Si Valentin Denis a exprimé ici un certain nombre de réserves sur Nightmare Alley, le film a plutôt convaincu d’autres rédacteurs de la revue, y compris parmi les plus réfractaires au style de Guillermo del Toro. Cela méritait bien que l’on y revienne.
On ne s’y attendait pas : si Nightmare Alley annonçait la poursuite d’un sillon maniériste tracé par Crimson Peak et La Forme de l’eau, deux films peu aimés à Critikat, cette adaptation du Charlatan de William Lindsay Gresham, déjà porté à l’écran en 1947, constitue peut-être le meilleur film de Guillermo del Toro. Pas un chef-d’œuvre, ni même un film pleinement accompli (il a ses limites, on y reviendra), mais en tout cas l’un des rares où la mise en scène du cinéaste parvient par endroits à creuser les aspérités du scénario. Il faut d’ailleurs souligner l’efficacité de ce dernier, qui présente toutefois un revers : del Toro semble parfois simplement accompagner la marche du récit, au risque d’investir par intermittence son potentiel. Reste que c’est la première fois que l’un de ses films fait preuve d’un tel souffle narratif et, surtout, d’une certaine économie. On peut dire de la direction artistique qu’elle est baroque, mais la mise en scène, elle, l’est nettement moins, en dépit de son ambition de figurer ni plus ni moins qu’un destin. Si la toute fin du film est facilement prévisible, c’est précisément parce que les premières minutes, suivant un Bradley Cooper totalement mutique, dessinent l’issue de sa trajectoire par le seul découpage.

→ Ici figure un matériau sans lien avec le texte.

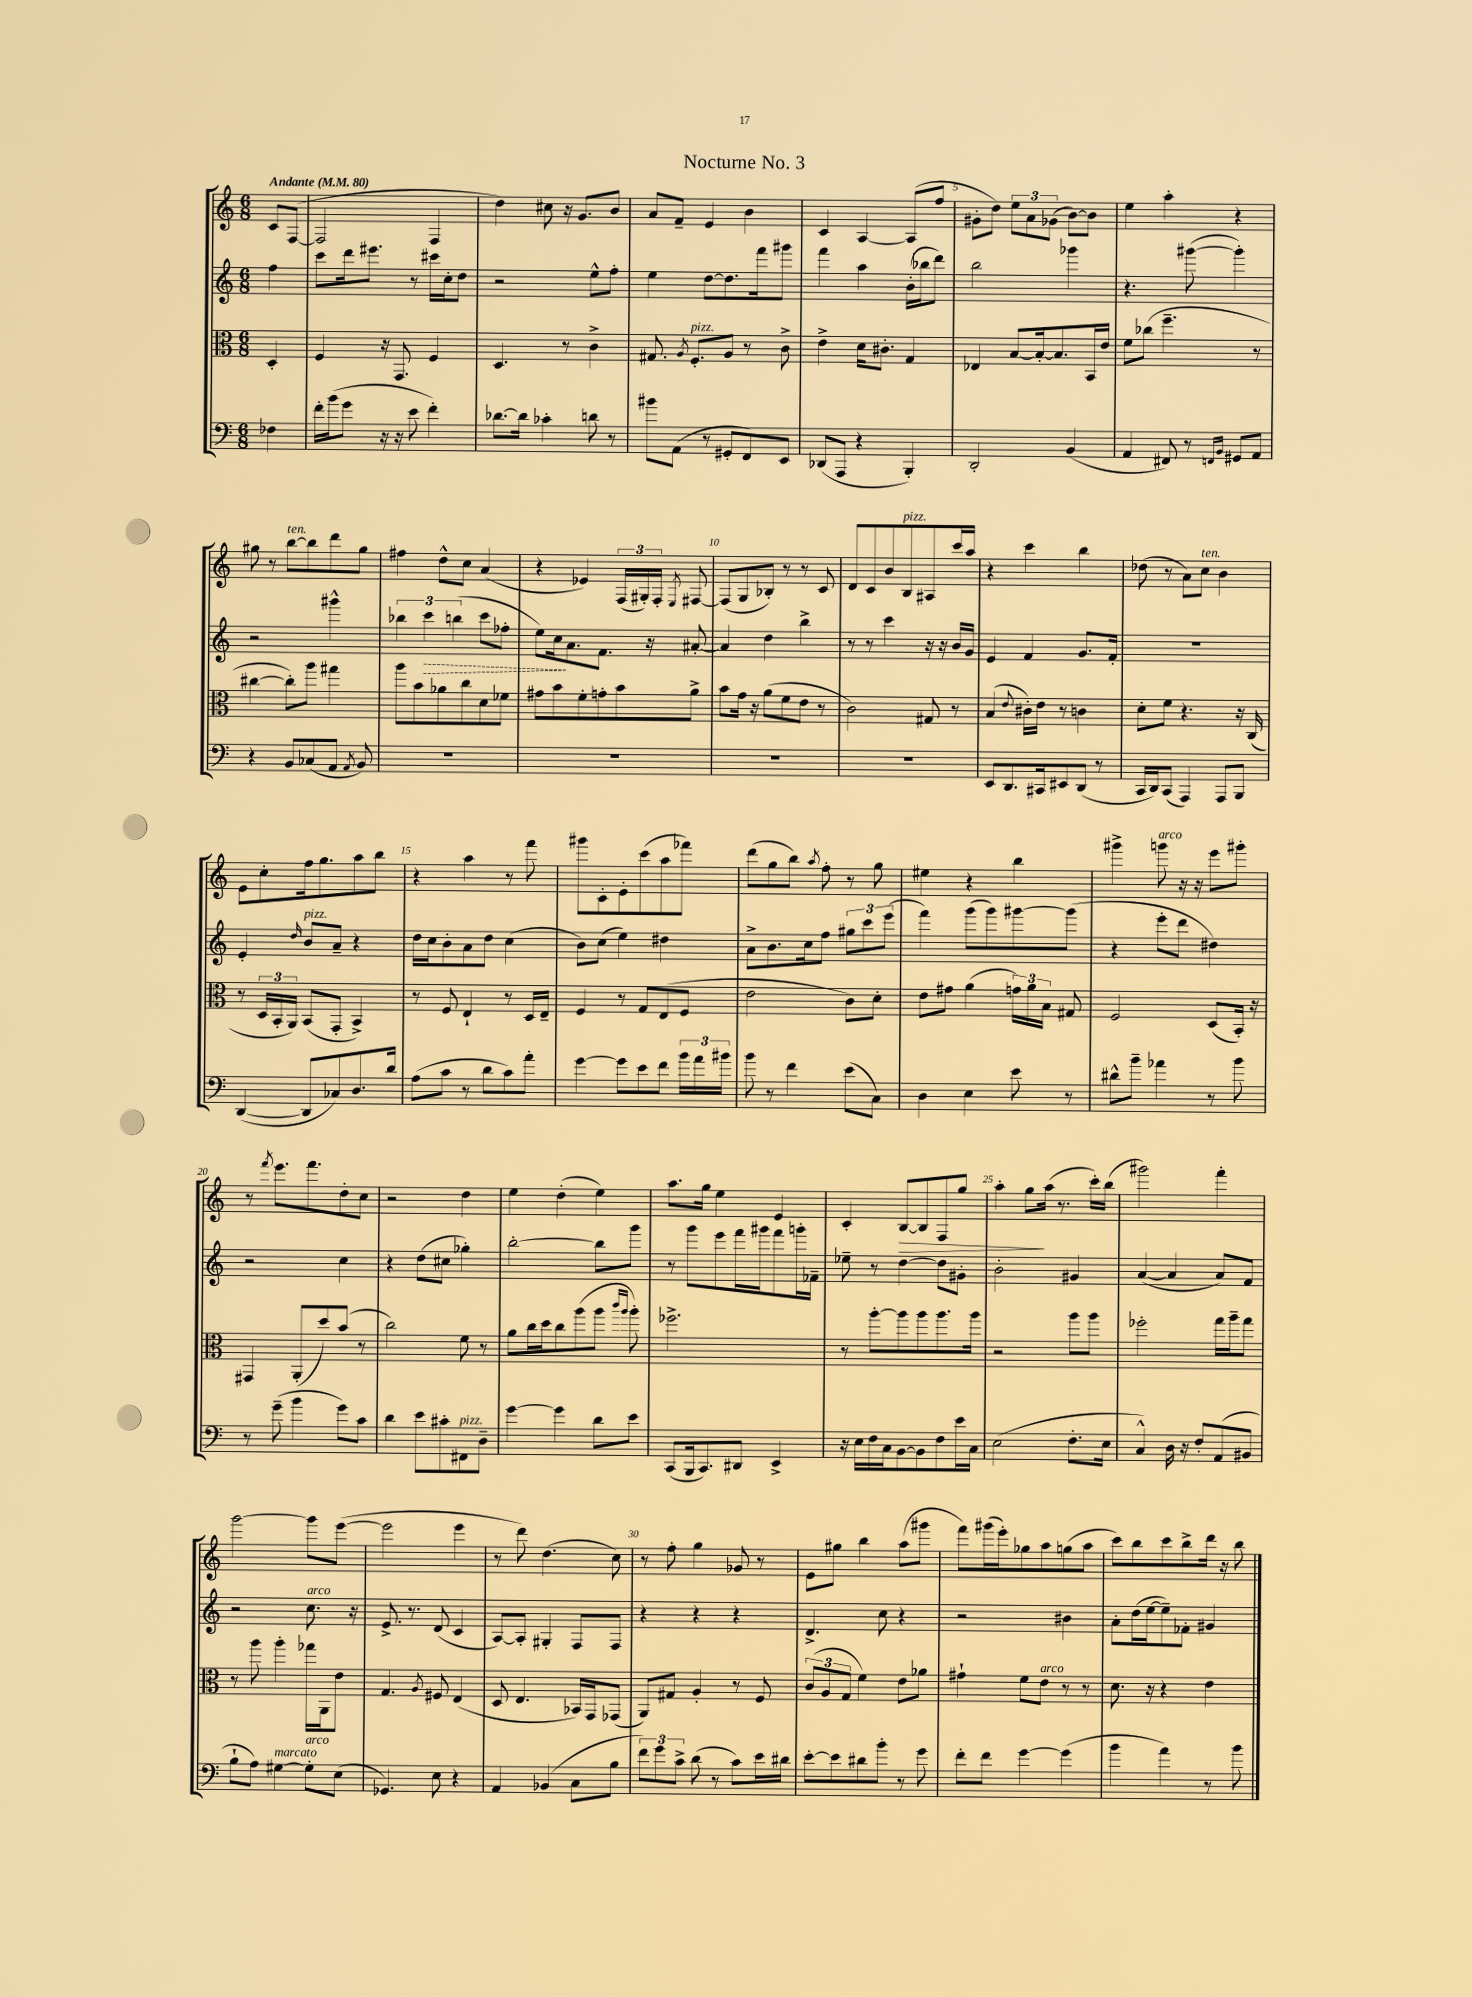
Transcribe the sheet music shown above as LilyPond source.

\header { title = "Nocturne No. 3" }
<<
\new StaffGroup <<
\new Staff = "s0" {
    \clef treble \key c \major \numericTimeSignature \time 6/8 \partial 4 \tempo "Andante" 4 = 80
    \autoBeamOff c'8[ f8]~( |
    f2 f4 |
    d''4) cis''8 r16 g'8.[ b'8] |
    a'8[ f'8]-- e'4 b'4 |
    c'4 a4~ a8[( f''8] |
    gis'8[-. d''8]) \tuplet 3/2 { e''8[ a'8 ges'8]( } b'8[~) b'8] |
    e''4 a''4-. r4 |
    gis''8 r8 b''8[~^\markup { \italic "ten." } b''8 d'''8 gis''8] |
    fis''4 d''8[-^ c''8] a'4( |
    r4 ees'4) \tuplet 3/2 { f16[( gis16-.) f16]-. } \acciaccatura { e8 } fis8~ |
    fis8[( g8 bes8]-.) r8 r8 c'8 |
    d'8[ c'8 b'8 b8^\markup { \italic "pizz." } ais8 c'''16 a''16] |
    r4 c'''4 b''4 |
    des''8( r8 a'8[) c''8]^\markup { \italic "ten." } b'4 |
    e'8[ c''8-. f''16 g''8. a''8 b''8] |
    r4 a''4 r8 f'''8 |
    gis'''8[ c'8-. e'8-. c'''8( a''8 fes'''8]) |
    d'''8[( g''8 b''8]) \acciaccatura { a''8 } f''8-. r8 g''8 |
    eis''4 r4 b''4 |
    gis'''4-> g'''8^\markup { \italic "arco" } r16 r16 e'''8[ gis'''8]-. |
    r8 \acciaccatura { f'''8 } e'''8.[ f'''8. d''8-. c''8] |
    r2 d''4 |
    e''4 d''4-.( e''4) |
    a''8.[ g''16] e''4 e'4 |
    c'4-. b8[~\> b8 f8 g''8] |
    a''4-. g''8[\! a''16]( r8. c'''16[-.) b''16]( |
    gis'''2) f'''4-. |
    g'''2~ g'''8[ e'''8]~( |
    e'''2 e'''4 |
    r8 d'''8) d''4.( c''8) |
    r8 f''8-. g''4 ges'8 r8 |
    e'8[ gis''8] b''4 a''8[( gis'''8] |
    f'''8[) gis'''16( e'''16-.) ges''8 a''8 g''8( a''8] |
    c'''8[) b''8 c'''8 b''8-> d'''16] r16 b''8 \bar "|." |
}
\new Staff = "s1" {
    \clef treble \key c \major \numericTimeSignature \time 6/8 \partial 4
    \autoBeamOff f''4 |
    c'''8[ d'''16 eis'''8.] r8 cis'''16[ c''16-. d''8] |
    r2 e''8[-^ f''8]-. |
    e''4 d''8[~ d''8. f'''16 gis'''8] |
    f'''4 a''4 b'16[-.( bes''16 d'''8]) |
    b''2 ges'''4 |
    r4. gis'''8~( gis'''4-.) |
    r2 gis'''4-^ |
    \tuplet 3/2 { bes''4 \once \override Hairpin.style = #'dashed-line c'''4\> b''4( } c'''8[ fes''8]-. |
    e''8[) c''16\! a'8. f'8.] r16 ais'8~-. |
    ais'4 d''4 b''4-> |
    r8 r8 c'''4 r16 r16 b'16[ g'16] |
    e'4 f'4 g'8.[ f'16]-. |
    R2. |
    e'4-. \grace { d''16 } b'8[^\markup { \italic "pizz." } a'8]-- r4 |
    d''16[ c''16 b'8-. a'8 d''8] c''4( |
    b'8[) c''8]( e''4) dis''4 |
    a'8[-> b'8. c''16 f''8] \tuplet 3/2 { gis''8[ c'''8 e'''8]( } |
    f'''4) g'''8[( g'''8) gis'''8~ gis'''8]( |
    r4 e'''8[-. d'''8] dis''4) |
    r2 c''4 |
    r4 d''8[( cis''8] ges''4-.) |
    b''2~-. b''8[ g'''8] |
    r8 g'''8[ e'''8 f'''16 gis'''16 f'''8 g'''16-. fes'16]-- |
    ees''8-- r8 d''4~ d''8[ gis'8]-. |
    b'2-. gis'4 |
    a'4~( a'4 a'8[) f'8] |
    r2 c''8.^\markup { \italic "arco" } r16 |
    e'8.-> r8. d'8( c'4 |
    a8[~) a8]-. gis4-. f8[ f8] |
    r4 r4 r4 |
    d'4.-> c''8 r4 |
    r2 bis'4 |
    a'8[-. d''16( e''16~ e''8--) fes'8]-. gis'4 \bar "|." |
}
\new Staff = "s2" {
    \clef alto \key c \major \numericTimeSignature \time 6/8 \partial 4
    \autoBeamOff d4-. |
    f4 r16 g,8. f4 |
    d4. r8 c'4-> |
    gis8. \acciaccatura { a8 } f8.[-.^\markup { \italic "pizz." } a8] r8 c'8-> |
    e'4-> d'16[ cis'8.]-. g4 |
    ees4 b8[~ b16~-. b8. b,16 e'16] |
    f'8[ ces''8]( f''4.-- r8 |
    cis''4~ cis''8[-.) a''8] gis''4 |
    a''8[ b'8 aes'8 c''8 d'8 fes'8] |
    gis'8[ b'8 f'8-. g'8-. b'8 a'8]-> |
    b'8[ g'16] r16 a'8[( f'8 e'8] r8 |
    c'2) gis8 r8 |
    b4( \appoggiatura { e'8 } cis'16[-.) e'16] r8 c'4 |
    d'8[-. f'8] r4. r16 c16( |
    r8 \tuplet 3/2 { d16[ b,16-. a,16]) } b,8[( g,8]-. b,4->) |
    r8 f8 e4-! r8 d16[ e16]-- |
    f4 r8 g8[ e8( f8] |
    e'2 c'8[) d'8]-. |
    e'8[ gis'8] a'4( \tuplet 3/2 { g'16[) a'16 b16] } gis8 |
    f2 d8[( b,16]-.) r16 |
    gis,4 a,8[-.( d''8) b'8]( r8 |
    c''2) f'8 r8 |
    a'8[ c''16 d''16 c''8 a''8( a''8] \grace { c'''16[ a''16] } a''8-.) |
    fes''2.-> |
    r8 a''8[~-. a''8 a''8 a''8. a''16] |
    r2 a''8[ a''8] |
    fes''2-. g''16[ a''16-- g''8] |
    r8 a''8 a''4-. ges''16[ a,16 e'8] |
    g4. \acciaccatura { a8 } fis8 e4( |
    d8 e4. bes,16[) g,16 ges,8]( |
    a,8[) gis8] a4-. r8 f8 |
    \tuplet 3/2 { c'8[( a8 g8] } f'4) e'8[ aes'8] |
    gis'4-! f'8[ e'8]^\markup { \italic "arco" } r8 r8 |
    d'8. r16 r4 e'4 \bar "|." |
}
\new Staff = "s3" {
    \clef bass \key c \major \numericTimeSignature \time 6/8 \partial 4
    \autoBeamOff fes4 |
    f'16[-. b'16( g'8] r16 r16 e'8 f'4-.) |
    des'8.[~ des'16] ces'4-. d'8 r8 |
    bis'8[ a,8]( r8 gis,8[-. f,8) e,8] |
    des,8[( a,,8] r4 b,,4-.) |
    d,2-. b,4( |
    a,4 fis,8) r8 \grace { f,16[ b,16] } gis,8[ a,8] |
    r4 b,8[ ces8( a,8] \acciaccatura { a,8 } b,8) |
    R2. |
    R2. |
    R2. |
    R2. |
    e,8[ d,8. cis,16 eis,8 d,8]( r8 |
    c,16[ d,16) c,8]( a,,4) a,,8[ b,,8] |
    d,4~( d,8[ ces8) d8. d'16] |
    a8[( c'8] r8 d'8[ c'8) a'8]-. |
    g'4~ g'8[ e'8 f'8] \tuplet 3/2 { b'16[ a'16 bis'16] } |
    b'8 r8 f'4 e'8[( c8]) |
    d4 e4 e'8 r8 |
    dis'8[-^ b'8]-- aes'4 r8 b'8 |
    r8 g'8--( b'4 g'8[) c'8] |
    d'4 e'8[ cis'8-. fis,8^\markup { \italic "pizz." } d8]-- |
    g'4~ g'4 d'8[ e'8] |
    c,8[( b,,16 c,8.) dis,8] e,4-> |
    r16 e16[ f16 c16 b,8~ b,8 f8 e'16 c16] |
    e2( f8.[-. e16] |
    c4-^) d16 r16 f8[-. a,8( bis,8] |
    b8[-! a8]) gis4~^\markup { \italic "marcato" } gis8[-.^\markup { \italic "arco" } e8]( |
    ges,4.) e8 r4 |
    a,4 bes,4( c8[ b8] |
    \tuplet 3/2 { f'8[) g'8 c'8]-> } d'8( r8 c'8[) e'16 dis'16] |
    e'8[~-. e'8 dis'8 b'8]-. r8 g'8 |
    f'8[-. f'8] g'4~ g'4( |
    b'4 a'4) r8 b'8 \bar "|." |
}
>>
>>
\layout { \context { \Score \override BarNumber.break-visibility = ##(#f #t #t) barNumberVisibility = #(every-nth-bar-number-visible 5) } }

Nightmare Alley brosse le portrait d’un metteur en scène, Stanton Carlisle (Bradley Cooper), mentaliste qui se voit lui-même pris dans les rets de forces invisibles : l’hubris, l’avidité, voire, pourquoi pas, l’action d’entités maléfiques. La singularité du film tient dans la manière dont il met en sourdine les tropismes habituels du cinéaste (le goût du surnaturel et des monstres) sans pour autant les bannir : la stratification du récit permet par exemple d’esquisser, dans les plis du film noir, l’embryon d’un conte fantastique (en cela qu’il ménage une parfaite indécidabilité entre deux interprétations, l’une rationnelle et l’autre surnaturelle), par l’entremise notamment d’un fœtus, baptisé Enoch, arborant un troisième œil. De manière analogue, del Toro filme à la fois des freaks et des figures glamour. La partition du film en deux parties et imaginaires (le monde forain et le film noir) n’implique pas un changement radical de paradigme, mais plutôt un dialogue révélant la nature profonde de personnages difformes. Ainsi de Cate Blanchett, actrice dont on est en droit de considérer le jeu souvent extrêmement maniéré et surfait, mais dont le cinéaste sublime ici la part inhumaine. De son visage tout à la fois fascinant et factice (c’est la part résolument cabotine de Blanchett : elle semble constamment porter un masque) à ses postures curieuses, le film n’a pas besoin de beaucoup forcer la note pour révéler la profonde bizarrerie de l’actrice – en bref, c’est un monstre. Cooper n’est pas en reste, et confirme qu’il est un acteur avec lequel il faut désormais compter. Ce sont les scènes les réunissant qui se révèlent les plus abouties, au point que l’on regrette un peu que le film passe si vite sur la psychanalyse : des performances médiumniques du charlatan au divan de la psychiatre se déploie une même arène où les personnages tutoient le divin en mettant au jour les fils secrets de l’invisible. Elles figurent, par une mise en espace organisée par les personnages eux-mêmes, un rapport de force mâtiné de séduction perverse. On pourra toujours se dire qu’un autre metteur en scène que del Toro aurait pu tirer de ce récit un film plus convaincant encore, mais force est de reconnaître que Nightmare Alley distille souvent un trouble que l’on n’attendait pas, en même temps qu’il substitue au décorum écrasant du cinéaste mexicain une découpe parfois étonnamment rigoureuse. Décidément, voilà une bonne surprise.